Durante conferência com a imprensa, no entanto, Bach defendeu a extensão do patrocínio desses anunciantes para 2021. “Nós contactamos todos os nossos patrocinadores. Temos seu completo apoio a respeito da decisão [pelo adiamento]. (…) Estes Jogos são chamados de Jogos Olímpicos de Tóquio 2020. Portanto, para mim, é consequência lógica que os patrocinadores do evento mantenham os seus direitos, ainda que os Jogos sejam organizados em 2021”.

A decisão amigável de fazer adaptações nos acordos parece ser a mais acertada para a manutenção do bom relacionamento com os 14 patrocinadores globais do COI. Juntos, Coca-Cola, airbnb, Alibaba Group, Atos, Bridgestone, Dow, GE, Intel, Omega, Panasonic, P&G, Samsung, Toyota e Visa investiram algo em torno de US$ 1 bilhão, ou 18% da receita total do COI no último ciclo olímpico (2013-2016), como divulgado pela entidade. Não há informações sobre valores globais para os Jogos de Tóquio. Já entre as marcas patrocinadoras domésticas da edição no Japão, o COI teve faturamento histórico.
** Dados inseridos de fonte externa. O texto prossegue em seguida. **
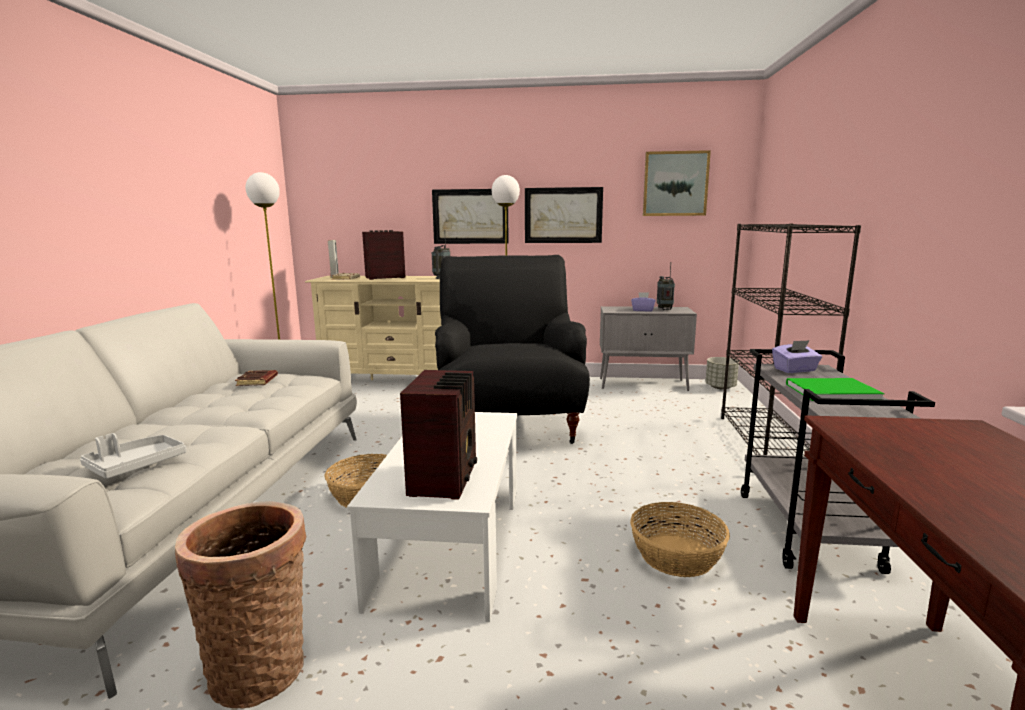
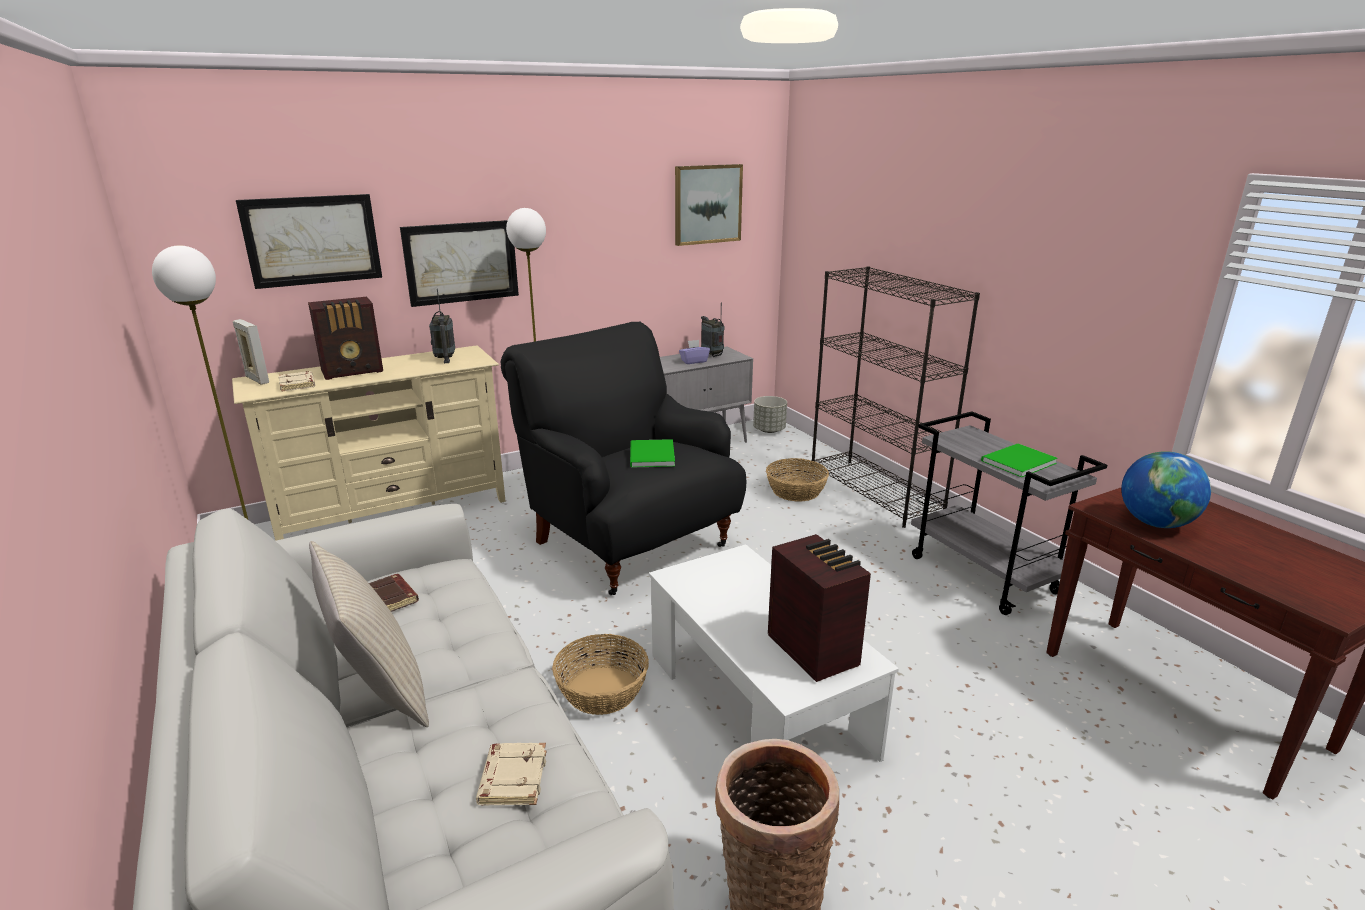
camera: 35 degrees left, 10 degrees up
grey tray [80,433,186,479] -> beige book [476,743,547,805]
radio [362,230,405,280] -> radio turned 150 degrees counterclockwise [308,297,383,380]
picture [525,187,603,243] -> picture moved to [236,194,382,289]
basket [630,502,730,577] -> basket moved to [766,458,829,502]
purple tissue box [772,340,822,373] -> none
none -> beige pillow [309,541,429,727]
none -> green book [630,439,675,468]
none -> globe [1121,451,1211,528]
Foram negociados mais de US$ 3 bilhões de dólares, segundo o jornal Financial Times. 

Comunicação visual e nomenclatura do evento serão mantidos para o ano que vem

Apesar dos números astronômicos e incertezas em relação a 2021, por enquanto, boa parte dos anunciantes mostram-se favoráveis e colaborativos. Oito dos 14 patrocinadores responderam ao PROPMARK demonstrando otimismo e conformidade com as mudanças. “Respeitamos plenamente a decisão do Comitê Olímpico Internacional (COI) e do Comitê Organizador de Tóquio (TOCOG) de adiar os Jogos Olímpicos de Tóquio 2020 para 2021. Sabemos que essa decisão foi tomada no melhor interesse da saúde, segurança e proteção de todos. Como patrocinador mais antigo dos Jogos Olímpicos, continuamos comprometidos em trabalhar em conjunto com o COI e o TOCOG para criar um evento bem-sucedido e seguro”, declarou a Coca-Cola.
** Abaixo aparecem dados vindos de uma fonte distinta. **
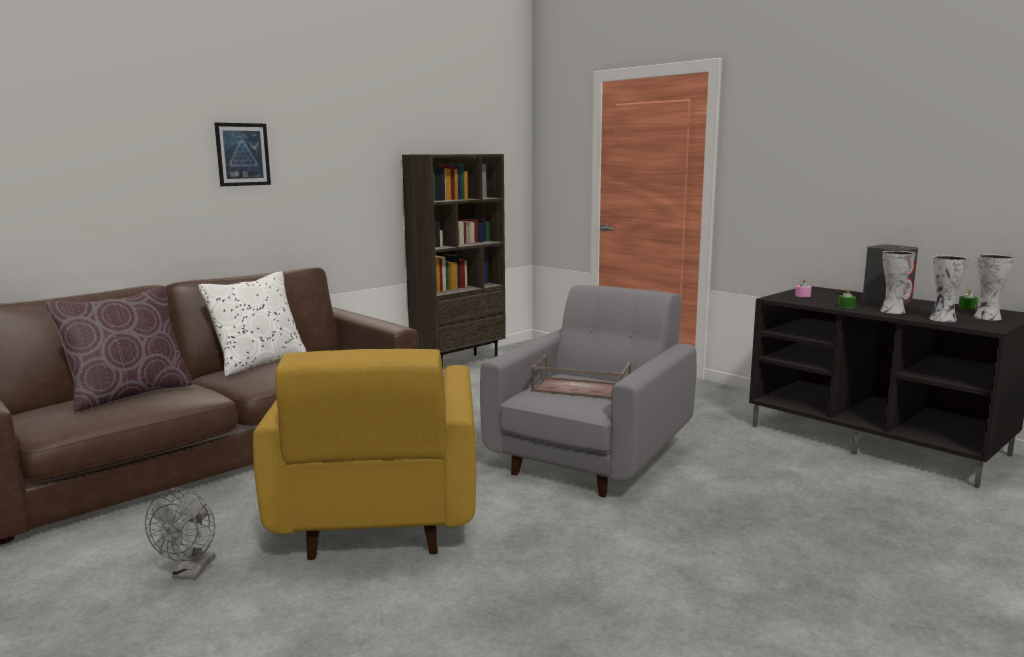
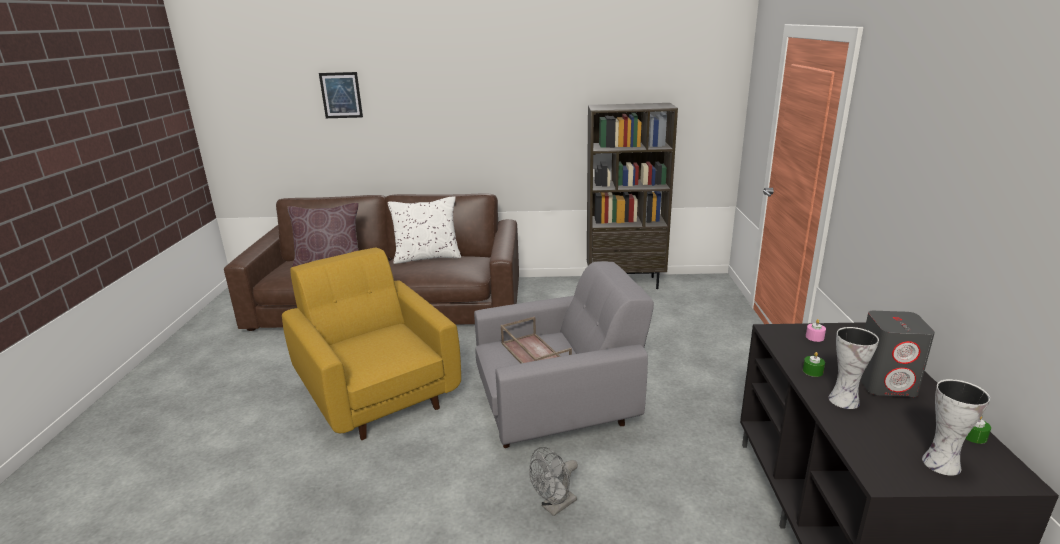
camera: 45 degrees right, 10 degrees up
grey fan [145,488,215,579] -> grey fan moved to [529,447,578,516]
picture [214,123,271,186] -> picture moved to [319,72,363,118]
yellow armchair [253,349,476,560] -> yellow armchair turned 105 degrees clockwise [282,247,461,440]
vase [929,256,969,322] -> none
A P&G também aprovou o adiamento e mostrou-se aberta para renegociações. “É a ação responsável a ser tomada para garantir que os atletas que trabalharam tanto para alcançar seus sonhos olímpicos tenham a oportunidade de competir com confiança e segurança. Continuamos sendo parceiros do COI e do Movimento Olímpico e trabalharemos para ajustar nossos planos de acordo com a situação”.
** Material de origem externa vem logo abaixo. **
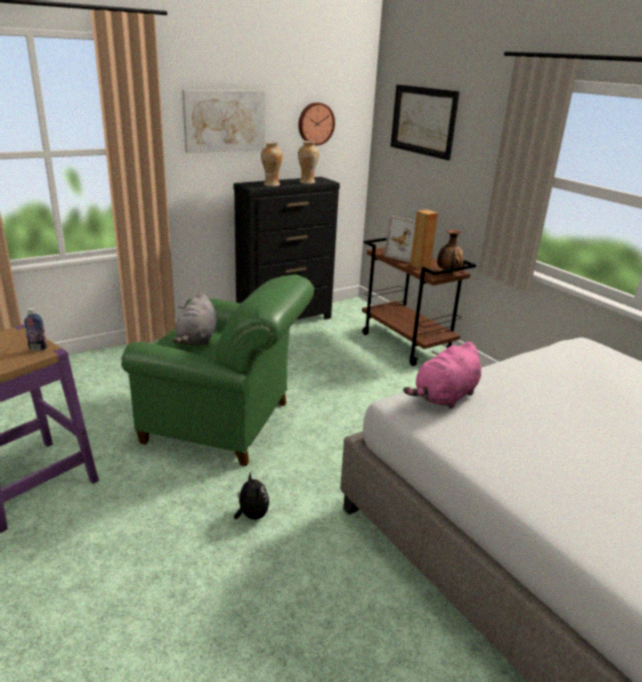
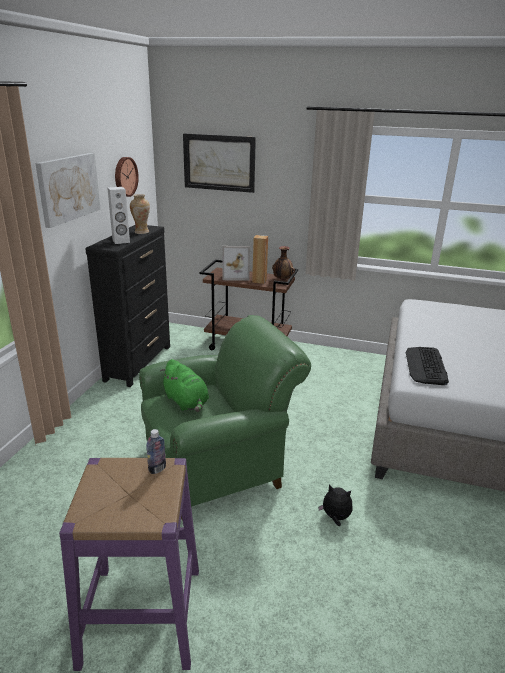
camera: 40 degrees left, 0 degrees up
grey plush toy [172,293,217,345] -> green plush toy [160,359,209,412]
vase [261,142,283,186] -> white speaker [107,187,130,244]
pink plush toy [403,342,481,409] -> keyboard [405,347,449,385]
Sem ainda nova data definida para o evento, o próximo passo do COI é ajustar-se ao concorrido calendário esportivo em 2021, que prevê torneios como o Mundial de Esportes Aquáticos, o de Atletismo, além das tradicionais competições de futebol. A final da Champions League, por exemplo, costuma ocorrer em junho, perto do limite estipulado pelo COI. Os players do mercado esportivo seguem atentos às novas decisões.